» **Directions for this task**:
Every entry below must be retyped exactly, and the pictures must be left out.

» **Records shown**:
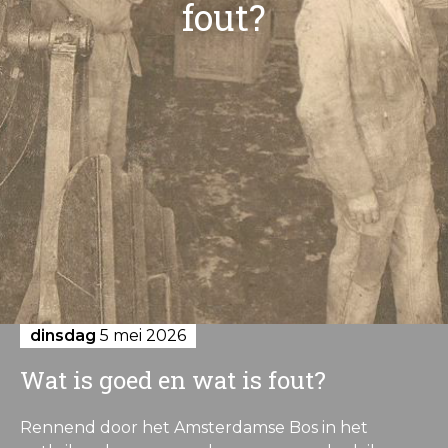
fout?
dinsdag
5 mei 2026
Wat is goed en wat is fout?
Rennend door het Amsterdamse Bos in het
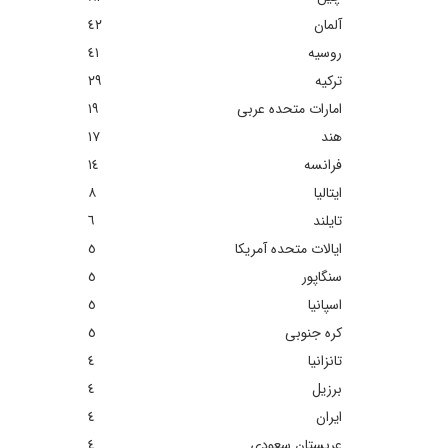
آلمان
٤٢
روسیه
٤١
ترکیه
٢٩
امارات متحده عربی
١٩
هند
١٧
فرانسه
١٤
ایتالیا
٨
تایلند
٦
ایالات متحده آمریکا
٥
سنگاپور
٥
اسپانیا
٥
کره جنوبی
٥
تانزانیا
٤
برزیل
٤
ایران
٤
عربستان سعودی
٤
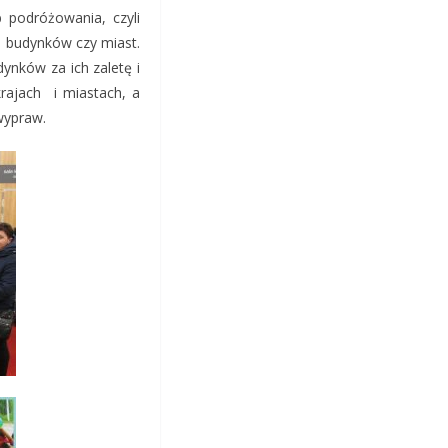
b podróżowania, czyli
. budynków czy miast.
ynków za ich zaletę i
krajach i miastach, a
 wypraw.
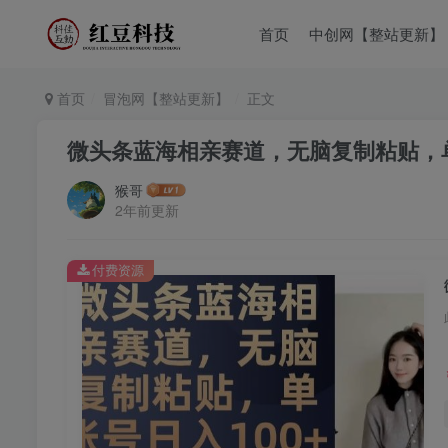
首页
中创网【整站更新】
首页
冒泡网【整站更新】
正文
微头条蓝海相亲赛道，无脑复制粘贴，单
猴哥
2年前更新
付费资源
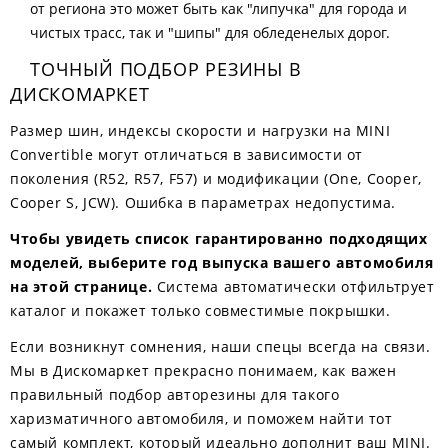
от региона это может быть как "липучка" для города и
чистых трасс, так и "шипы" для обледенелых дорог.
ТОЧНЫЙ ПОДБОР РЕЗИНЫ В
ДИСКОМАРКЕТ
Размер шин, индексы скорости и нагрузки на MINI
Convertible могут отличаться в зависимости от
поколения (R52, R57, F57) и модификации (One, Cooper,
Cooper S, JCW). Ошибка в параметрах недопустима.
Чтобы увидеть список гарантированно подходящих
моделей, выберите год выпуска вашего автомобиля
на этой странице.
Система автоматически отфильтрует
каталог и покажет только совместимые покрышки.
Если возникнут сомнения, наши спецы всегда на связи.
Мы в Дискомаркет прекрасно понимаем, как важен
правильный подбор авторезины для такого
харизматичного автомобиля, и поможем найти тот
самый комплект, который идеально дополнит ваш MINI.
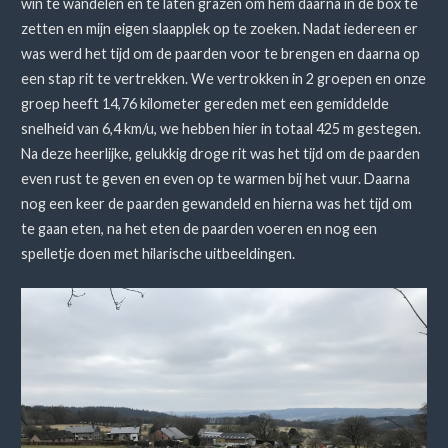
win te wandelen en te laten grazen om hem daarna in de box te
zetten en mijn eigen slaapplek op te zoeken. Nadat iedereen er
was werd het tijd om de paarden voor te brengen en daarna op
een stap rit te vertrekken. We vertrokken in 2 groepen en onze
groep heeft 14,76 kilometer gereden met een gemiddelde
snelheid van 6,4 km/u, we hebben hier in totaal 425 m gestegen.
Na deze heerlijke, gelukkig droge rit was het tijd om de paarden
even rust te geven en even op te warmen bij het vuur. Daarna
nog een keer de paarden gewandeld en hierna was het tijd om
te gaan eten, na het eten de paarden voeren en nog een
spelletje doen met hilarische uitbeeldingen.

» **Answer for the task**:
fout?
dinsdag
5 mei 2026
Wat is goed en wat is fout?
Rennend door het Amsterdamse Bos in het
آلمان
٤٢
روسیه
٤١
ترکیه
٢٩
امارات متحده عربی
١٩
هند
١٧
فرانسه
١٤
ایتالیا
٨
تایلند
٦
ایالات متحده آمریکا
٥
سنگاپور
٥
اسپانیا
٥
کره جنوبی
٥
تانزانیا
٤
برزیل
٤
ایران
٤
عربستان سعودی
٤
b podróżowania, czyli
. budynków czy miast.
ynków za ich zaletę i
krajach i miastach, a
 wypraw.
首页
中创网【整站更新】
首页
冒泡网【整站更新】
正文
微头条蓝海相亲赛道，无脑复制粘贴，单
猴哥
2年前更新
付费资源
от региона это может быть как "липучка" для города и
чистых трасс, так и "шипы" для обледенелых дорог.
ТОЧНЫЙ ПОДБОР РЕЗИНЫ В
ДИСКОМАРКЕТ
Размер шин, индексы скорости и нагрузки на MINI
Convertible могут отличаться в зависимости от
поколения (R52, R57, F57) и модификации (One, Cooper,
Cooper S, JCW). Ошибка в параметрах недопустима.
Чтобы увидеть список гарантированно подходящих
моделей, выберите год выпуска вашего автомобиля
на этой странице.
Система автоматически отфильтрует
каталог и покажет только совместимые покрышки.
Если возникнут сомнения, наши спецы всегда на связи.
Мы в Дискомаркет прекрасно понимаем, как важен
правильный подбор авторезины для такого
харизматичного автомобиля, и поможем найти тот
самый комплект, который идеально дополнит ваш MINI.
win te wandelen en te laten grazen om hem daarna in de box te
zetten en mijn eigen slaapplek op te zoeken. Nadat iedereen er
was werd het tijd om de paarden voor te brengen en daarna op
een stap rit te vertrekken. We vertrokken in 2 groepen en onze
groep heeft 14,76 kilometer gereden met een gemiddelde
snelheid van 6,4 km/u, we hebben hier in totaal 425 m gestegen.
Na deze heerlijke, gelukkig droge rit was het tijd om de paarden
even rust te geven en even op te warmen bij het vuur. Daarna
nog een keer de paarden gewandeld en hierna was het tijd om
te gaan eten, na het eten de paarden voeren en nog een
spelletje doen met hilarische uitbeeldingen.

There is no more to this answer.